#### Problem requirements:
Within the listing, each line that has the string "RATE" should be copied.

§

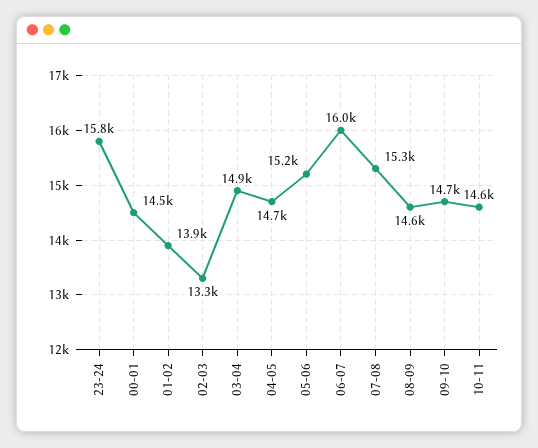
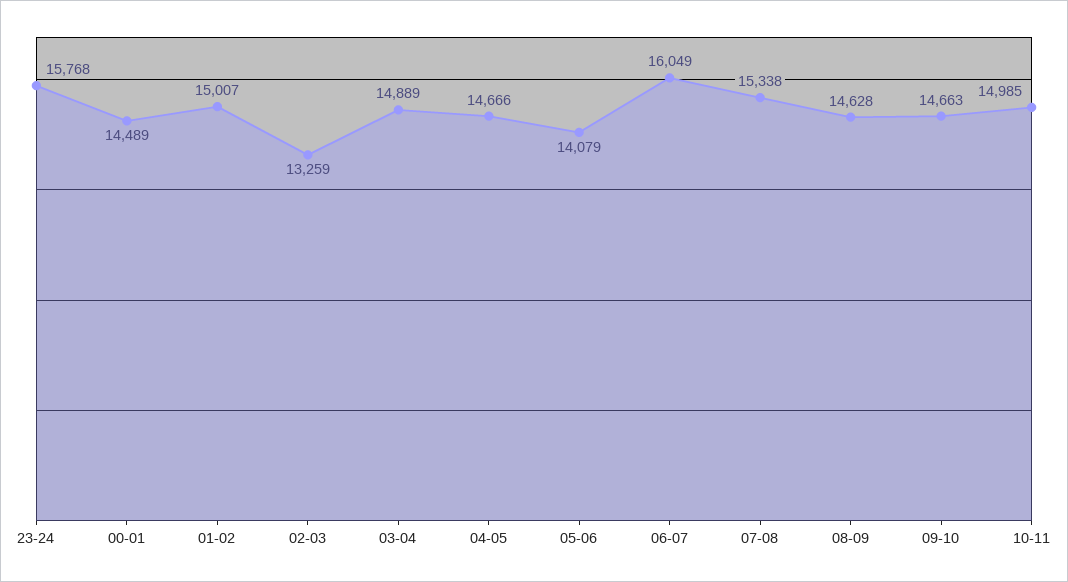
01-02: 13900 -> 15007
05-06: 15200 -> 14079
10-11: 14600 -> 14985

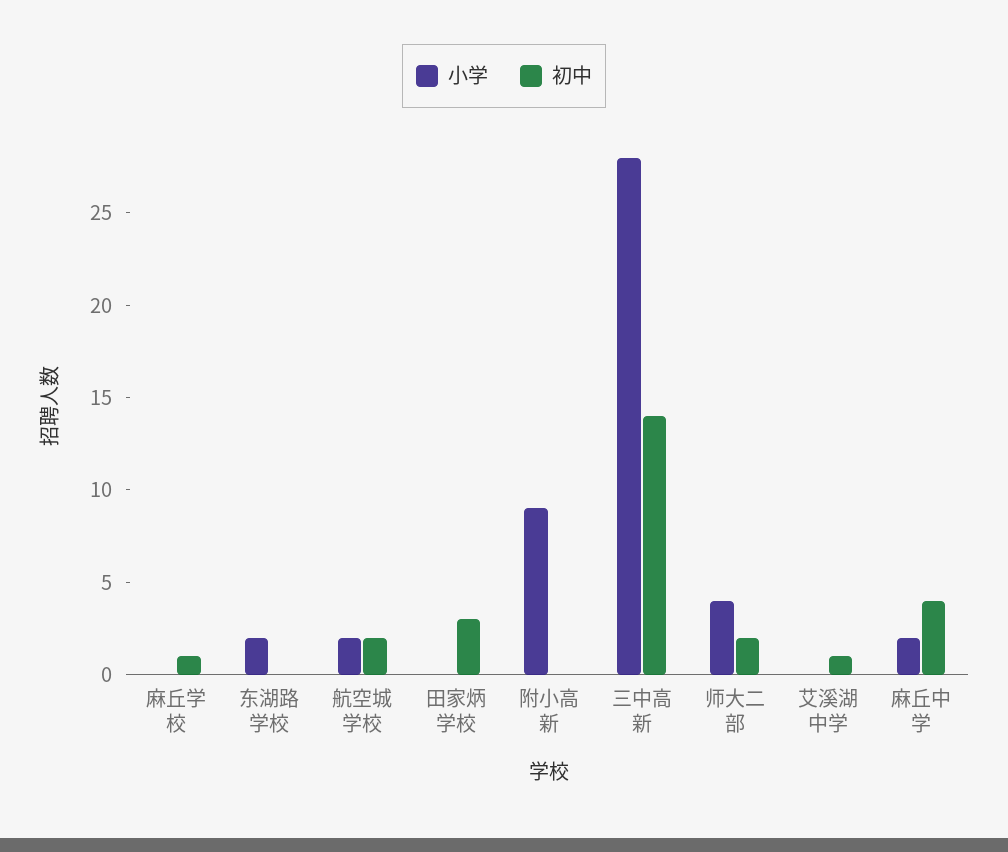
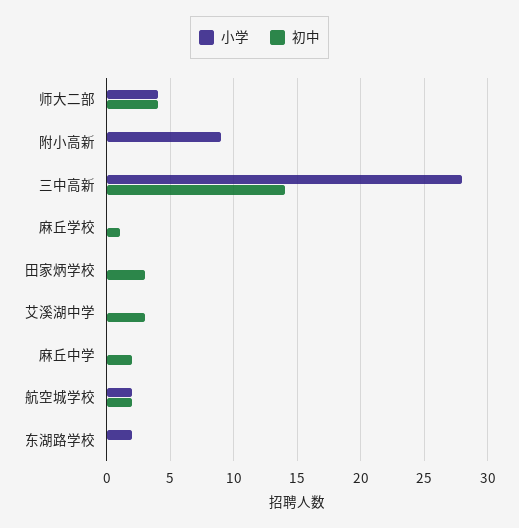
初中, 师大二部: 2 -> 4
初中, 艾溪湖中学: 1 -> 3
小学, 麻丘中学: 2 -> 0
初中, 麻丘中学: 4 -> 2

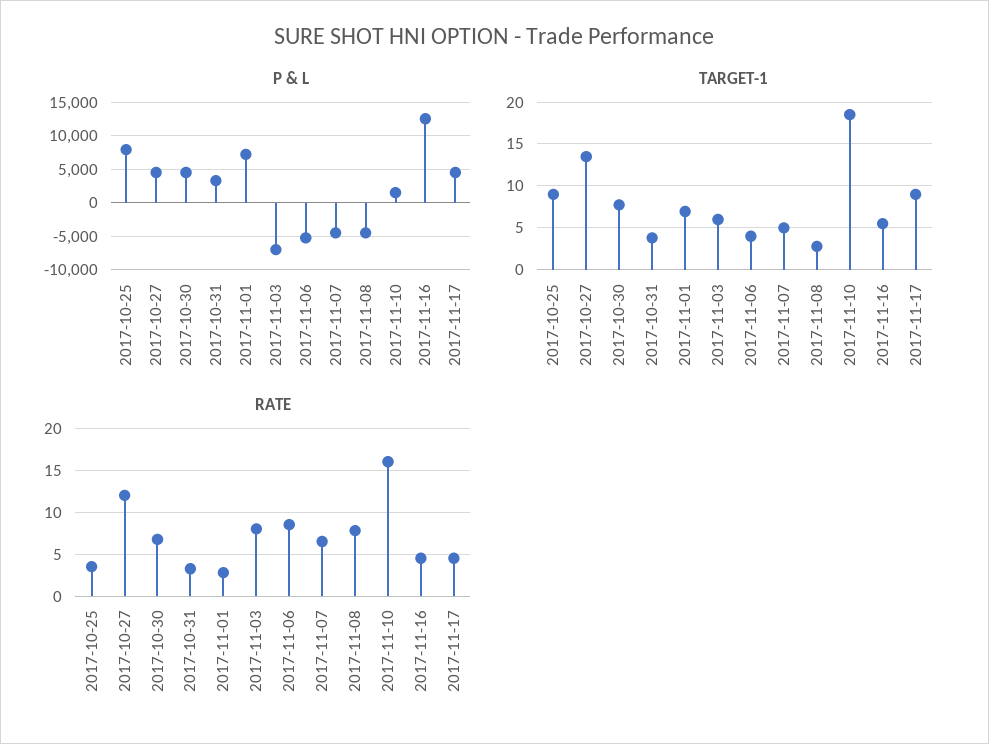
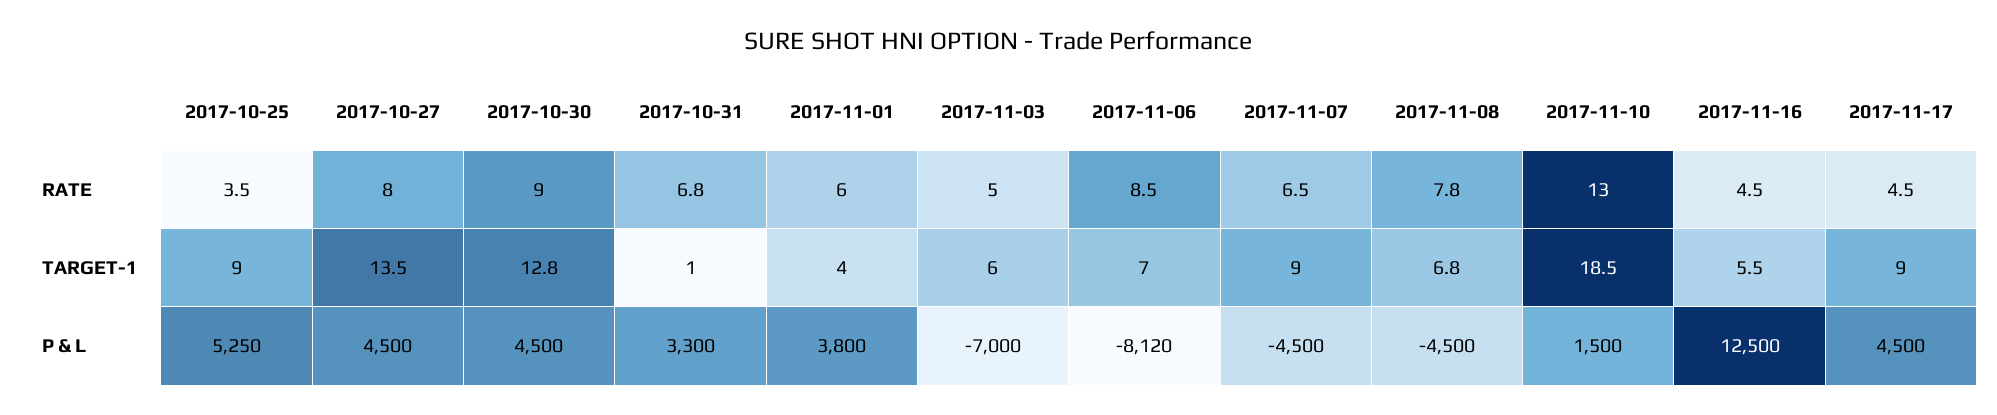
P & L, 2017-10-25: 8000 -> 5250
P & L, 2017-11-01: 7000 -> 3800
P & L, 2017-11-06: -5000 -> -8120
TARGET-1, 2017-10-30: 8 -> 12.8
TARGET-1, 2017-10-31: 4 -> 1
TARGET-1, 2017-11-01: 7 -> 4
TARGET-1, 2017-11-06: 4 -> 7
TARGET-1, 2017-11-07: 5 -> 9
TARGET-1, 2017-11-08: 3 -> 6.8
RATE, 2017-10-27: 12 -> 8
RATE, 2017-10-30: 7 -> 9
RATE, 2017-10-31: 3 -> 6.8
RATE, 2017-11-01: 3 -> 6
RATE, 2017-11-03: 8 -> 5
RATE, 2017-11-10: 16 -> 13

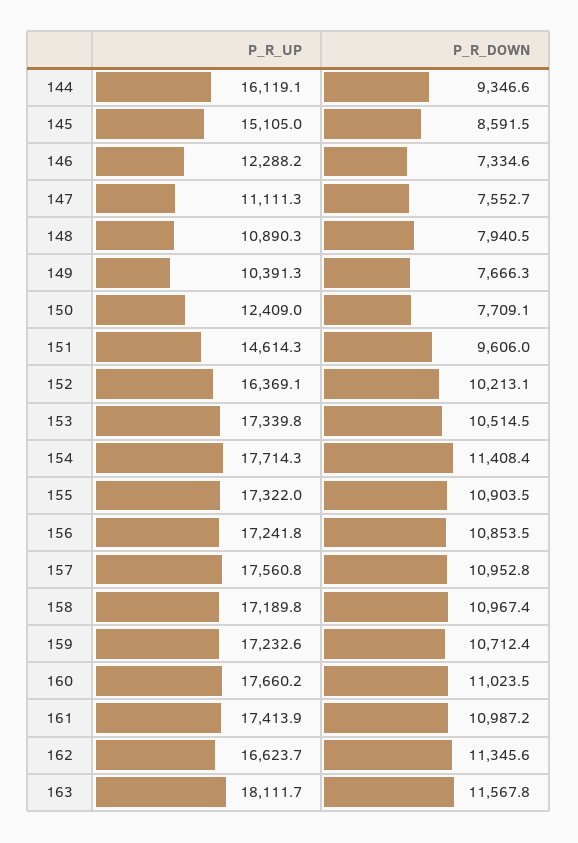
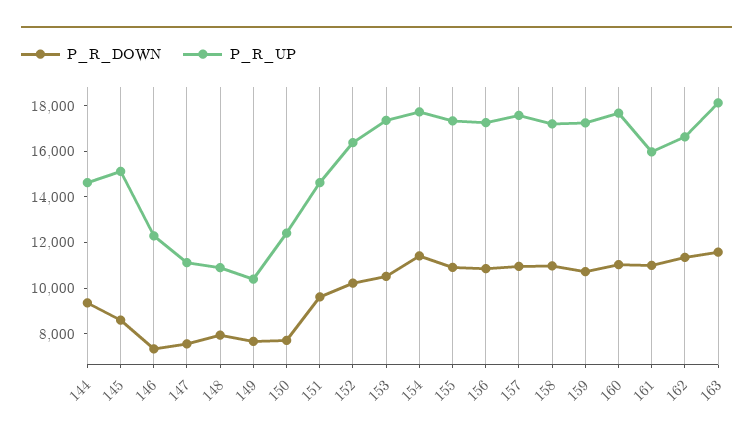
P_R_UP, 144: 16119.1 -> 14500
P_R_UP, 161: 17413.9 -> 16000

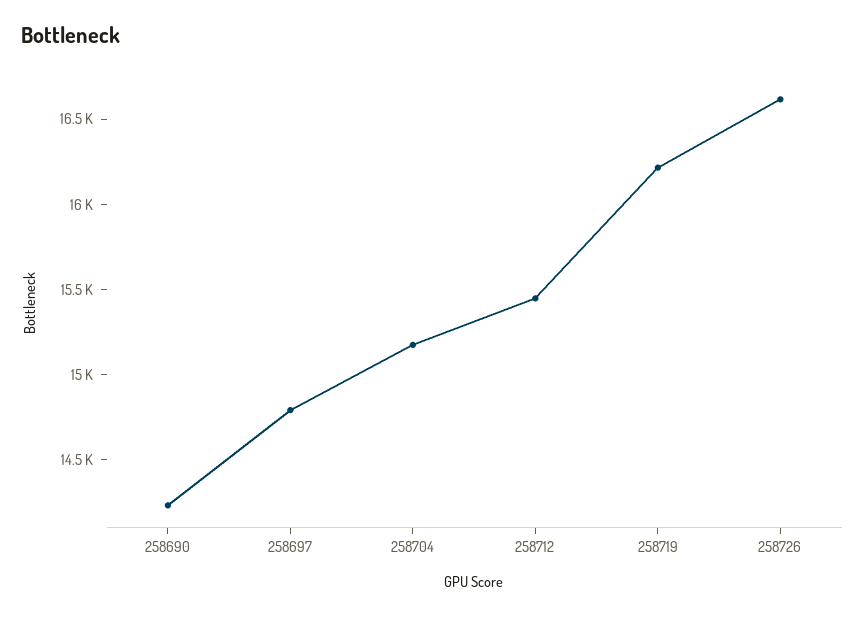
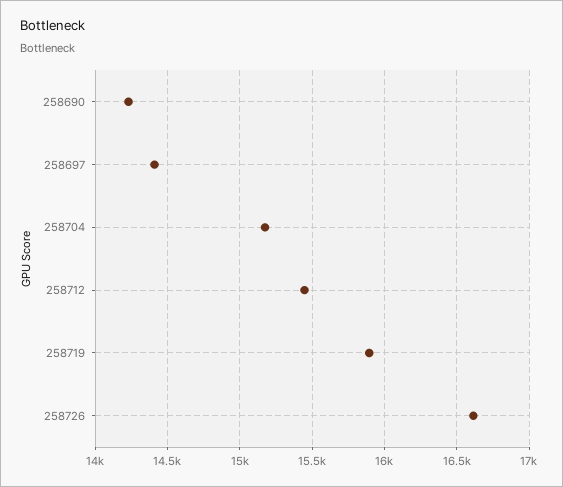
258697: 14800 -> 14400
258719: 16200 -> 15900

§

#### Solution for this exercise:
RATE, 2017-10-27: 12 -> 8
RATE, 2017-10-30: 7 -> 9
RATE, 2017-10-31: 3 -> 6.8
RATE, 2017-11-01: 3 -> 6
RATE, 2017-11-03: 8 -> 5
RATE, 2017-11-10: 16 -> 13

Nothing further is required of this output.